Don't forget there are two Aldi (Aldie?) the yellow South and the Blue North and they both have a different international footprint just to complicate things
I popped into an Aldi in Portugal ~6 months ago, and I noticed they had some Trader Joe's products on the shelves. Unsurprisingly, Aldi Portugal is owned by Aldi Nord.
As an American, I can understand the European internet user’s chagrin at our seeming total cultural ubiquity. It seems like almost every piece of media is about American concerns unless explicitly stated otherwise.
Just the other day the US news were all ablaze about how the Super Bowl was the biggest viewed program on television since Apollo 11. Except of course, the Eurovision Song Contest is way bigger.

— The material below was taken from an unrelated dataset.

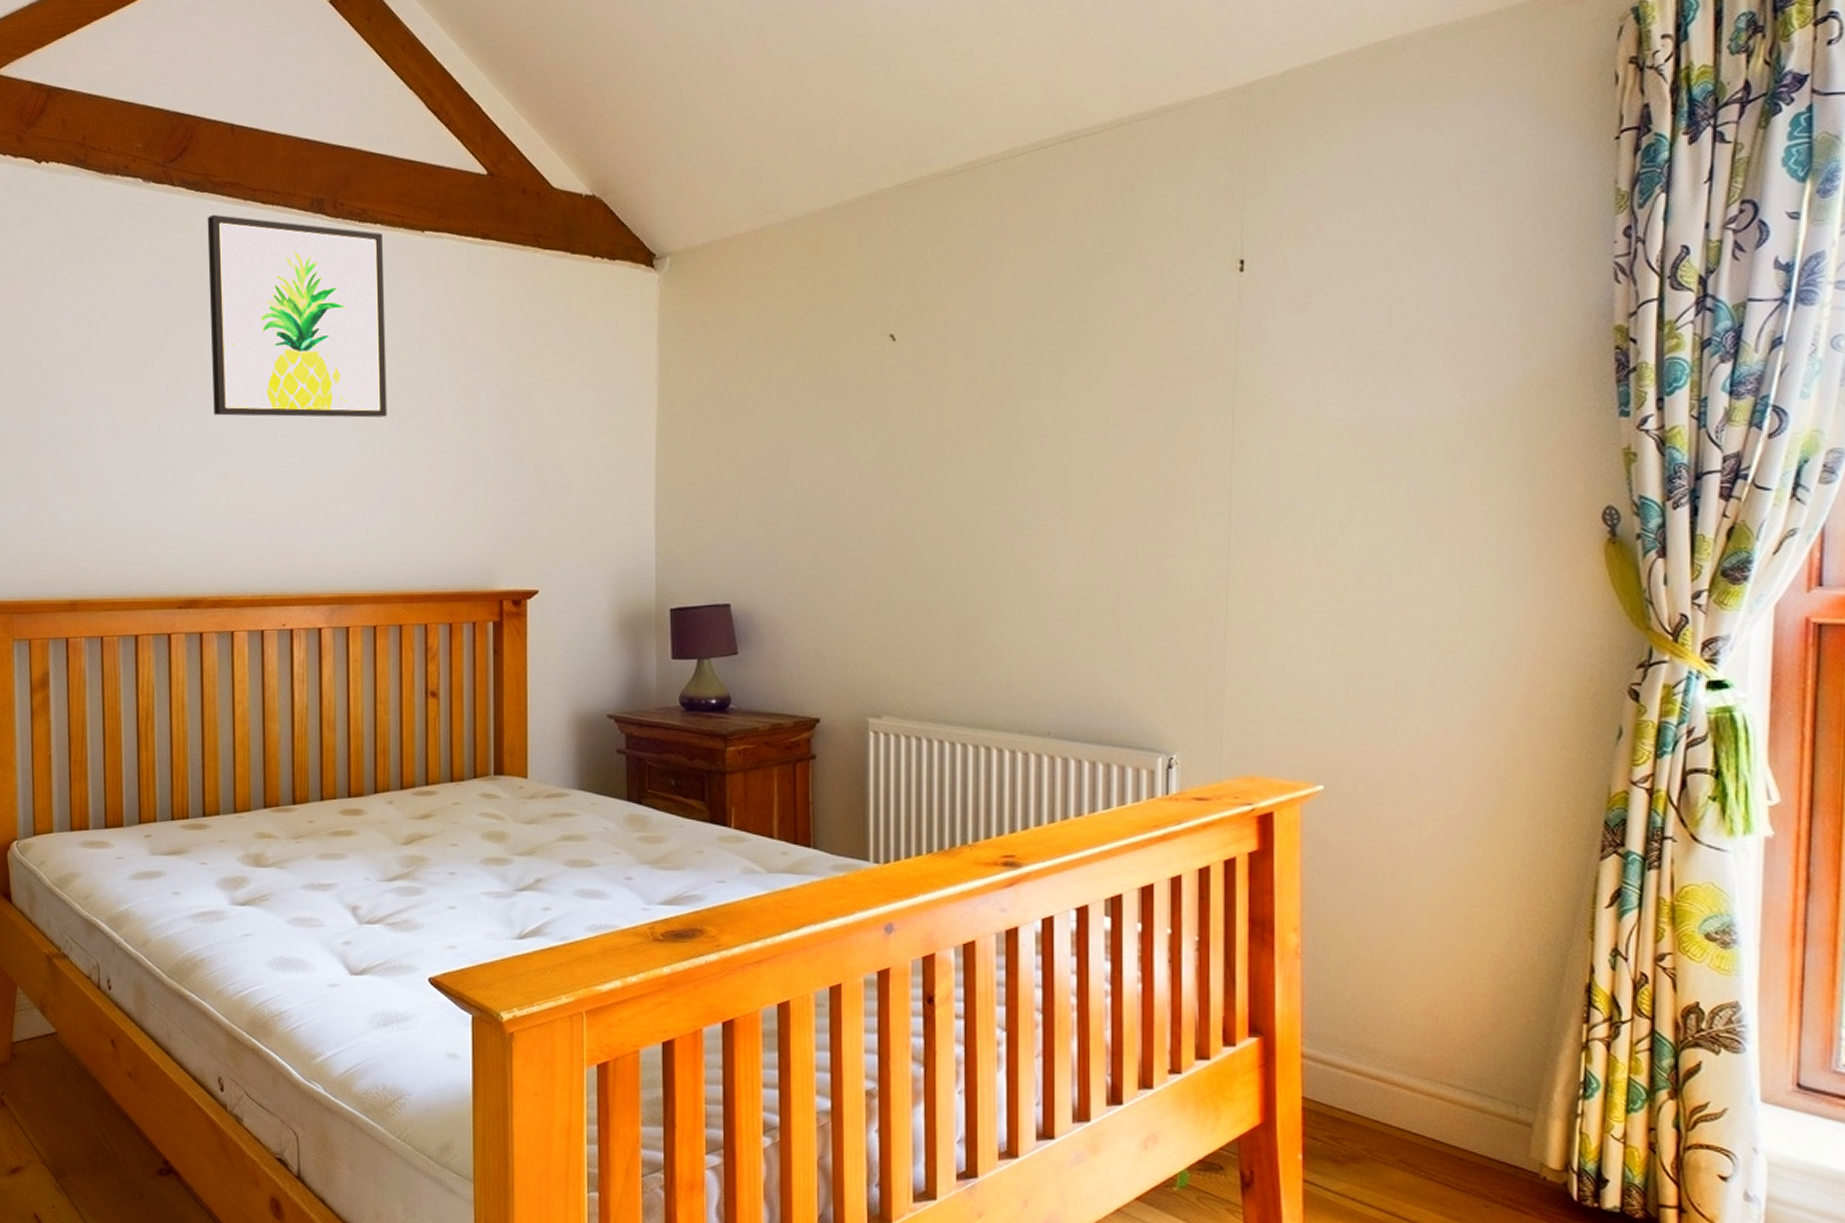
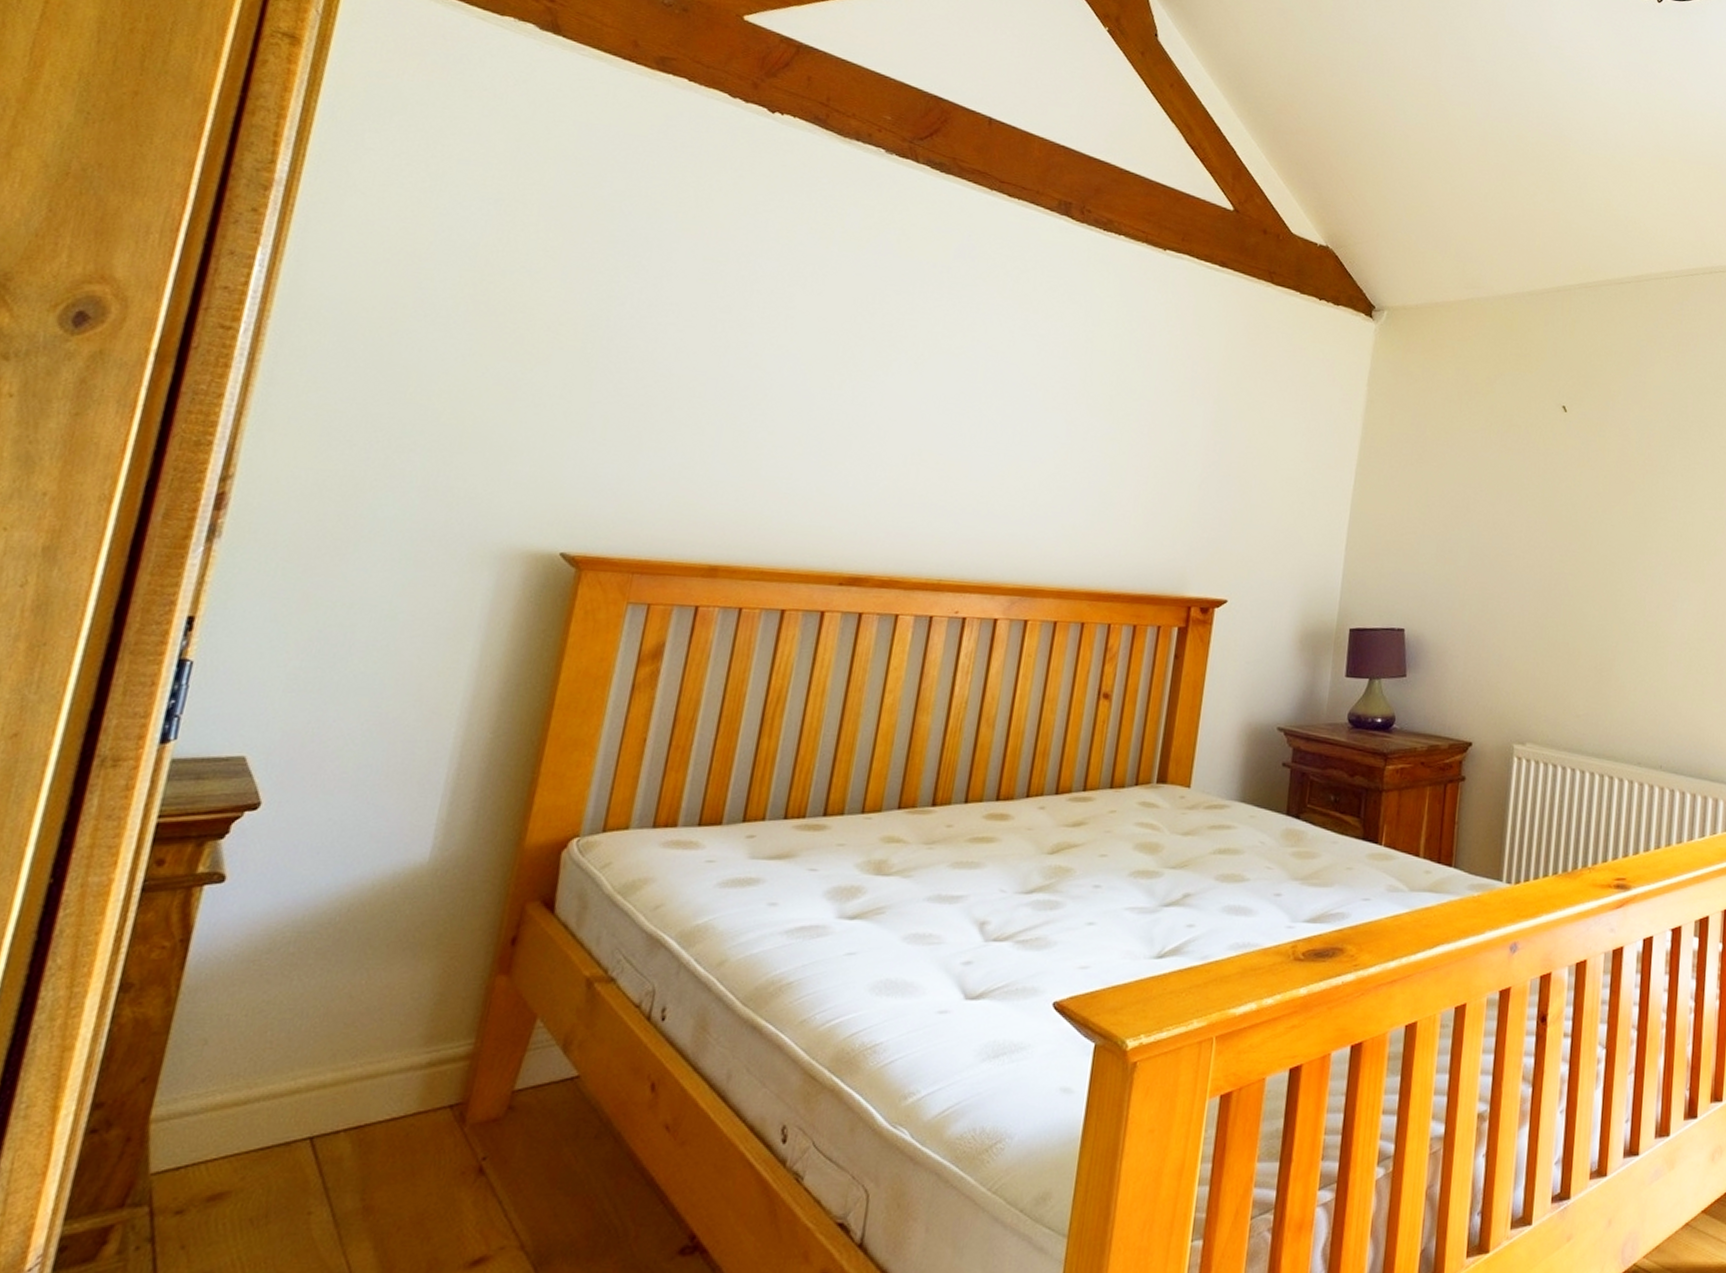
wall art: present [207,214,387,418] -> none [918,196,1126,416]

How is anyone supposed to divine that a general English statement about a European MNC was restricted to just America?
It’s like me saying “McDonalds has stopped selling hamburgers” and expecting you to magically understand that this statement is about Indian McD’s and not American McDs.
Aldi was pretty ubiquitous in the rural Midwestern United States around where I grew up in the 1990s. We didn't associate it at all with Germany or Europe, and I had no idea about the company's origins until I read about it on Wikipedia many years later.
For me Aldi is just such a european thing that I was genuinely surprised by this.